## Work instructions
Among the records that follow, find each line holding the word "Comments" and copy it.
Dataset extract: Begin
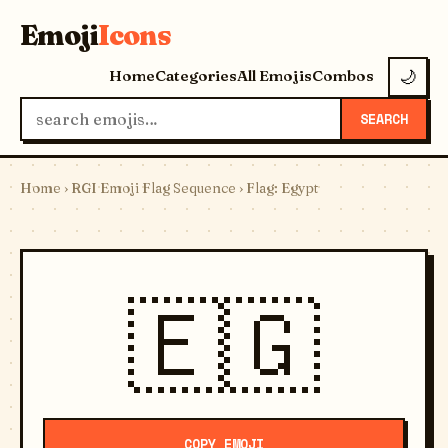
Emoji
Icons
Home
Categories
All Emojis
Combos
🌙
SEARCH
Home
›
RGI Emoji Flag Sequence
› Flag: Egypt
🇪🇬
COPY EMOJI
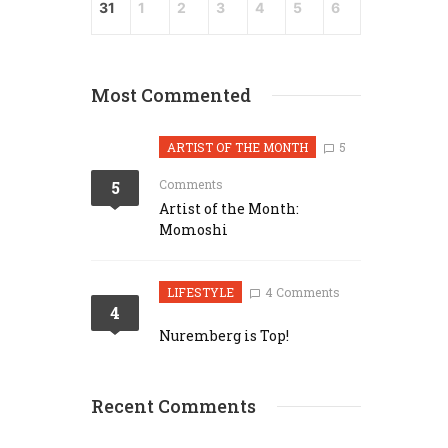
31
1
2
3
4
5
6
Most Commented
ARTIST OF THE MONTH
5
Comments
5
Artist of the Month:
Momoshi
LIFESTYLE
4 Comments
4
Nuremberg is Top!
Recent Comments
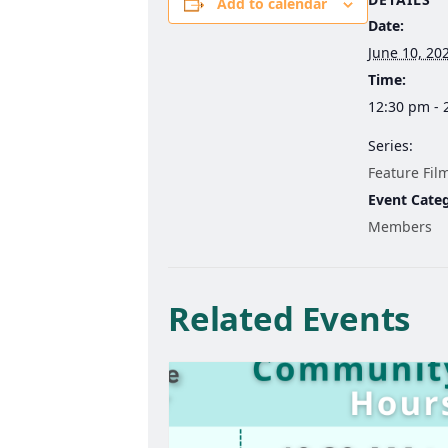
Add to calendar
Date:
June 10, 20
Time:
12:30 pm - 
Series:
Feature Fil
Event Cate
Members
Related Events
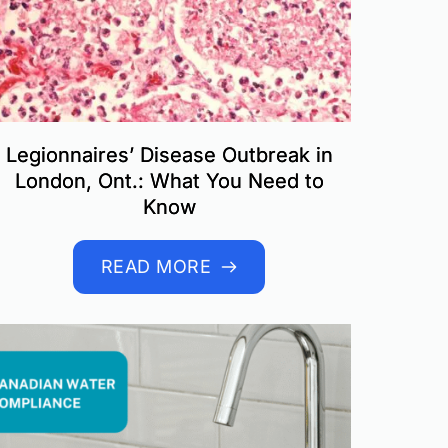
Legionnaires’ Disease Outbreak in
London, Ont.: What You Need to
Know
READ MORE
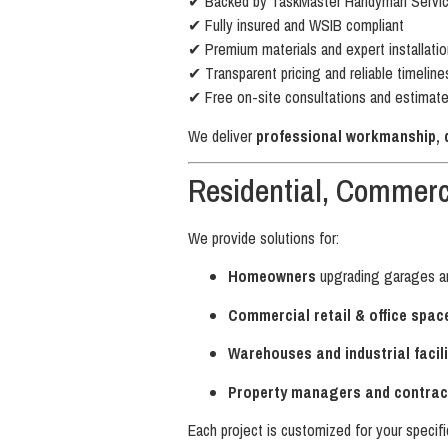
✔ Backed by TaskMaster Handyman Service
✔ Fully insured and WSIB compliant
✔ Premium materials and expert installatio
✔ Transparent pricing and reliable timeline
✔ Free on-site consultations and estimat
We deliver
professional workmanship, du
Residential, Commerci
We provide solutions for:
Homeowners
upgrading garages a
Commercial retail & office spac
Warehouses and industrial facili
Property managers and contrac
Each project is customized for your specifi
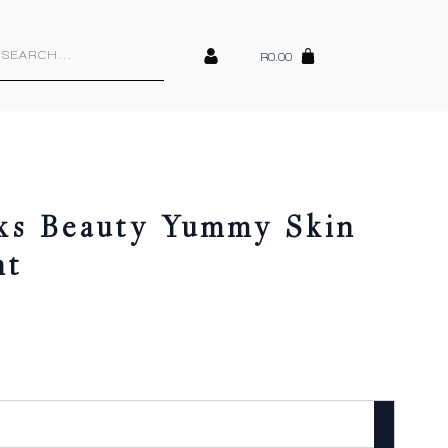
cts
h
R
0.00
ks Beauty Yummy Skin
nt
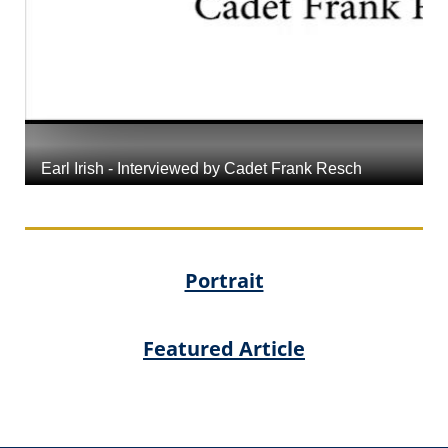
Portrait
Featured Article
Dataset extract: End
## Task output
Comments
4 Comments
Recent Comments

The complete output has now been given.